On April 11, 2014, Samsung took the wraps off their new Gear Fit smartwatch. The Gear Fit came with a 180 MHz ARM Cortex M4 CPU, a curved AMOLED display, 47 mm (1.84 in) diagonal at 432 x 128 pixels. It is powered by a 210mAh lithium-ion battery and uses Bluetooth Low Energy tech for connectivity with compatible Samsung smartphones and tablets.
The Gear Fit is all about fitness and it comes with the tech to support this, it can: Monitor you heart rate, track your exercise activities (Hiking, Cycling, Walking, Running and your sleep). You can use the Gear Fit to control and play your music, view notifications (SMS, email, and social media), and you can also install third party apps on the Gear Fit to extend its functionality.
My Thoughts After A Year Of Usage
When I first got my Gear Fit as a gift from Samsung Jamaica on release day, I was super excited. To this day I have worn it everywhere: to work, parties, the park, on the bus, off the bus, and just about everywhere I go outside of my home. When you get a new device, you tend to use it a whole lot in the first few months, then after a while, it kind of fades into the background, this was true for my Samsung Gear Fit. In the last few months I have mainly used only two features of the device, the watch for telling the time, and the pedometer which automatically tracks my steps as I go about my daily activities. I rarely use the music control and only on occasions do I change the watch face or use third party apps.
The Gear Fit is a smartwatch built specifically for fitness. The pedometer has an automatic goal set for 10,000 steps daily and it shows a half mark goal when you reach 5000 steps. I walk to work in the mornings and back home in the evenings. Usually at lunch it would vibrate showing me that I have reached 5000 steps, and on a normal day I would have reached 8000 steps when I get home. Once or twice a week if I am up to it, I would exceed 10,000 steps. The largest number of steps that I have recorded with the pedometer was just over 13,000 on a single day.

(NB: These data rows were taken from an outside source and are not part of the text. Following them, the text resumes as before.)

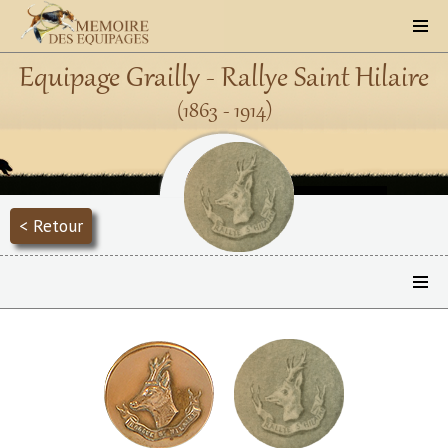
Equipage Grailly - Rallye Saint Hilaire
(1863 - 1914)
< Retour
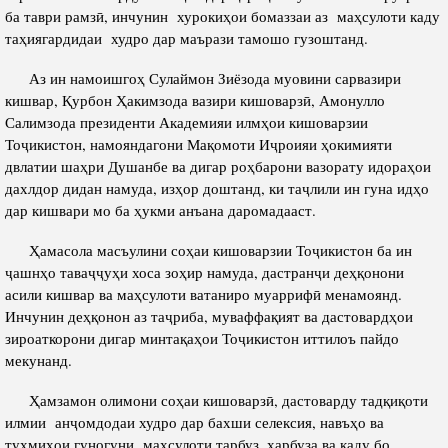
ба таври рамзӣ, инчунин хурокиҳои бомаззаи аз маҳсулоти каду
таҳиягардидаи худро дар маърази тамошо гузоштанд.
Аз ин намоишгоҳ Сулаймон Зиёзода муовини сарвазири
кишвар, Қурбон Ҳакимзода вазири кишоварзӣ, Амонулло
Салимзода президенти Академияи илмҳои кишоварзии
Тоҷикистон, намояндагони Мақомоти Иҷроияи ҳокимияти
двлатии шаҳри Душанбе ва дигар роҳбарони вазорату идораҳои
дахлдор дидан намуда, изҳор доштанд, ки таҷлили ин гуна идҳо
дар кишвари мо ба ҳукми анъана даромадааст.
Ҳамасола масъулини соҳаи кишоварзии Тоҷикистон ба ин
ҷашнҳо таваҷҷуҳи хоса зоҳир намуда, дастранҷи деҳқонони
асили кишвар ва маҳсулоти ватаниро муаррифӣ менамоянд.
Инчунин деҳқонон аз таҷриба, муваффақият ва дастовардҳои
зироаткорони дигар минтақаҳои Тоҷикистон иттилоъ пайдо
мекунанд.
Ҳамзамон олимони соҳаи кишоварзӣ, дастоварду тадқиқоти
илмии анҷомдодаи худро дар бахши селексия, навъҳо ва
тухмиҳои гуногуни маҳсулоти тарбуз, харбуза ва каду бо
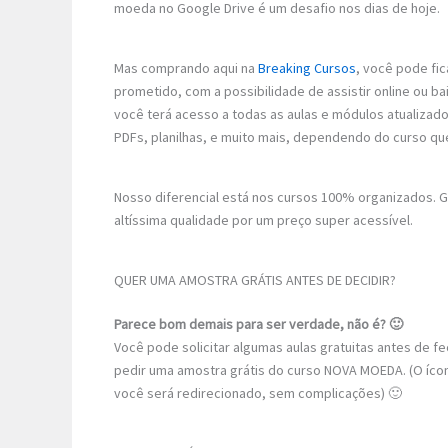
moeda no Google Drive é um desafio nos dias de hoje.
Mas comprando aqui na
Breaking Cursos
, você pode fic
prometido, com a possibilidade de assistir online ou 
você terá acesso a todas as aulas e módulos atualizad
PDFs, planilhas, e muito mais, dependendo do curso qu
Nosso diferencial está nos cursos 100% organizados.
altíssima qualidade por um preço super acessível.
QUER UMA AMOSTRA GRÁTIS ANTES DE DECIDIR?
Parece bom demais para ser verdade, não é? 🙂
Você pode solicitar algumas aulas gratuitas antes de 
pedir uma amostra grátis do curso NOVA MOEDA. (O ícone
você será redirecionado, sem complicações) 🙂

What is great about the Gear Fit is that you don’t have to turn on the pedometer more than once, even if the battery dies, after powering it back on it automatically counts your steps each day. This is great for me because I love seeing the amount of steps that I take each day and I would never remember to turn it on.
The pedometer however, is not perfect, critics have said that it is a bit off and I have proved this a few times. On more than one occasion, the watch has vibrated showing that I have exceeded 5000 steps while I was actually seated. If I stand and move my hands back and forth, the Gear Fit would also record a step, but not all the time.
The battery life is great; I always get four full days of usage from a single charge.
The Gear Fit is made entirely out of plastic. This is also true for the shiny bezel surrounding the display. For a fitness tracker that has to endure wet environments, the plastic body of the device did very well; I still have the original strap that came with the device. Like most Samsung devices, the Gear Fit is not scratch proof, and the silver coated plastic bezel is proof. On some parts of the bezel, the silver has been scratched so bad that all you see is the black plastic that is underneath the silver. The display also has scratches, but it still looks and functions well.
Did the gear fit replace my risk watch?
Absolutely! Simply being capable of tracing my steps and make me look cool at work is more than enough for the Gear Fit to earn a place on my risk, and it does that and more.
Will Samsung make a Gear Fit 2?
Unfortunately, this is a question that not even Google can answer. In my opinion, it all comes down to whether this device was profitable or not. Initial reports are that Samsung had between 200,000 and 250,000 Gear Fit smartwatches when the device was released in April last year, and within 10 days they were sold out. Through 2014, top technology websites gave the gear fit good reviews all round, so it is fair to say that the device did well and wasn’t an absolute failure.
But it is now a year after the First Gear Fit was released and we haven’t heard a single word of a possible successor. It is still possible that there might be a Gear Fit 2, but it seems unlikely.